在确定文本信息的特征信息后,可以根据特征信息得到对文本信息的识别结果,如图7所示,即识别出文本信息所属的模板化文本的类型。
现有技术中,除了相应对接收到的文本信息进行词性分析,导致对文本信息识别的准确性并不高之外,在训练阶段需要对训练样本进行切词及词性分析等特征提取,然后,需要人工给每一条训练样本标注其主题,之后再给模型(例如,深度神经元网络)进行训练。由于需要人工为训练样本标注主题,因此,人工收集大量待标注主题的文本信息十分困难,而且由于变种词语出现频率较快,需要一直持续的收集,耗费大量的人力。另外,由于黑色产业的对抗,文本信息中含有大量干扰信息,文本信息也多呈现短文本形式,这为切词与词性分析带来巨大的困难,也会降低词性分析的准确度。
本申请实施例中训练模型是无监督的机器学习的训练模型,在训练阶段采取一种Boosting SVD算法对训练样本进行切词、聚类等处理,这样每种模板化文本的训练样本将被分别聚到一起,生成训练模型。后续在接收到待识别的文本信息时,用Boosting SVD算法对待识别的文本信息进行处理,可以根据待识别的文本信息的特征信息自动识别出文本信息所属的模版化文本的类型。一方面,无需对进行词性分析,聚类效果不受切词的结果、文本长度、以及干扰信息等影响,该方案在长文本信息和短文本信息上同样适用,通用性及稳定性强,识别准确性高;另一方面,无需人工标注,大大减轻了人力成本;从而解决了现有技术中需要耗费大量的人力及识别准确度低等问题。
为便于更好的实施本申请实施例提供的文本信息处理方法,本申请实施例还提供一种基于上述文本信息处理方法的装置。其中名词的含义与上述文 本信息处理的方法中相同,具体实现细节可以参考方法实施例中的说明。

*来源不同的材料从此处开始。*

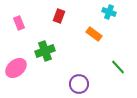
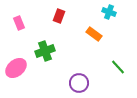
purple circle: moved 1 px up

请参阅图8,图8为本申请实施例提供的计算机设备的结构示意图,其中所述计算机设备可以包括接收单元301、第一切词单元302、参数获取单元303、确定单元304及识别单元305等。
接收单元301,用于接收待识别的文本信息。
本实施例中,文本信息处理方法可以应用在电子邮件、即时通讯(例如,微信、QQ等)、博客、朋友圈、信息推送及直播弹幕等,需要对终端发送的文本信息进行识别的场景。

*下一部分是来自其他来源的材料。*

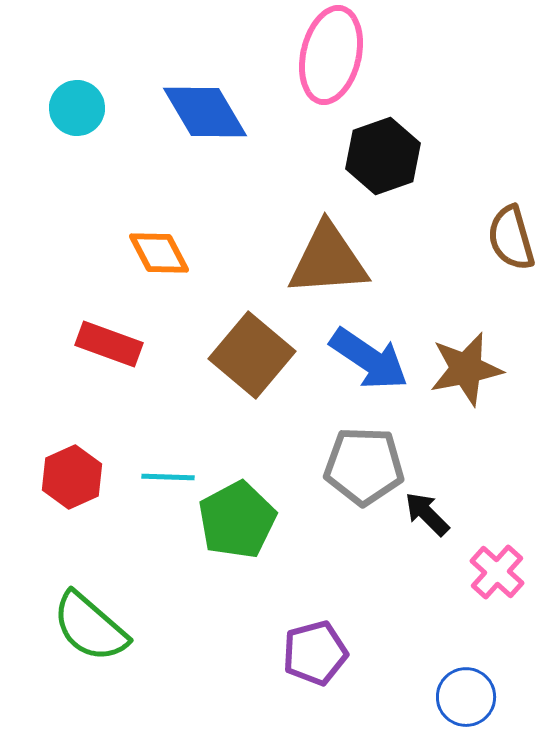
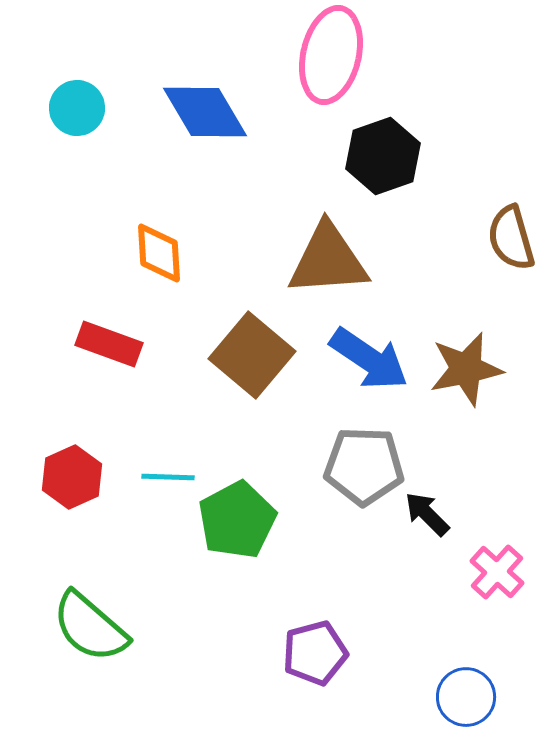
orange diamond: rotated 24 degrees clockwise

接收单元301接收待识别的文本信息,该文本信息可以是平板电脑、手机、电脑等终端,通过电子邮件发送的信息、通过即时通讯发送的信息、通过博客发表的信息、通过弹框显示的推送信息、通过朋友圈发表的信息的及通过直播弹幕显示的信息等。该文本信息可以包括中文、英文、标点符号或表情等信息,具体内容在此处不作限定。
第一切词单元302,用于按照预设的切词规则对接收单元301接收到的文本信息进行切词处理,生成至少一个词语。
第一切词单元302按照预设的切词规则,对接收单元301接收到的待识别文本信息进行切词处理,该预设的切词规则可以是按照每间隔预设字数进行切词,例如,每间隔2个字切为一个词语,或者是每间隔1个字切为一个词语。该预设的切词规则也可以是按照文本信息的总字数进行均匀切词,例如,当某条文本信息的总字数为15个时,可以均分每隔5个字切为一个词语。该预设的切词规则还可以是随机切词,例如,当某条文本信息的总字数为15个时,从中仅提取出3组2个字组成的词语。或者是,将总字数为15个的文本信息,切割为一个2个字组成的词语,一个1个字组成的词语,一个9个字组成的词语,以及一个3个字组成的词语。
在一个实施例中,该预设的切词规则可根据实际需要进行灵活设置,例如,基于字典的切词、基于统计的切词或基于人工智能的切词等,具体内容在此处不作限定。
需要说明的是,对待识别的文本信息进行切词时,若需要保证切得的词语与映射关系中存储的词语一致,此时,可以根据映射关系确定对待识别文本信息的切词规则,该映射关系为词语集与参数集之间的映射关系。例如, 多条训练样本中存在某条训练样本“一一二二三三”每隔两个字的切词规则,得到“一一”、“二二”及“三三”,对于接收到的待识别的文本信息“一一一二二三三”,可以切为“一”、“一一”、“二二”及“三三”,这样就可以保证得到的“一一”、“二二”及“三三”与映射关系中存储的一致。
对文本信息进行切词处理后,可以生成至少一个词语,如图3所示,可以是只生成词语1,也可以是生成词语1至词语n等,n为整数,且n>1。该词语可以是由一个中文字组成,也可以是由多个字及其他符号组成,还可以是由英文组成。在一个实施例中,在实际应用中,该词语可以包括变种的词语,具体内容在此处不作限定。变种的词语是指采用有异于规范词语表达的词语,例如,规范词语为“美女”,对应变种的词语为“渼汝”等。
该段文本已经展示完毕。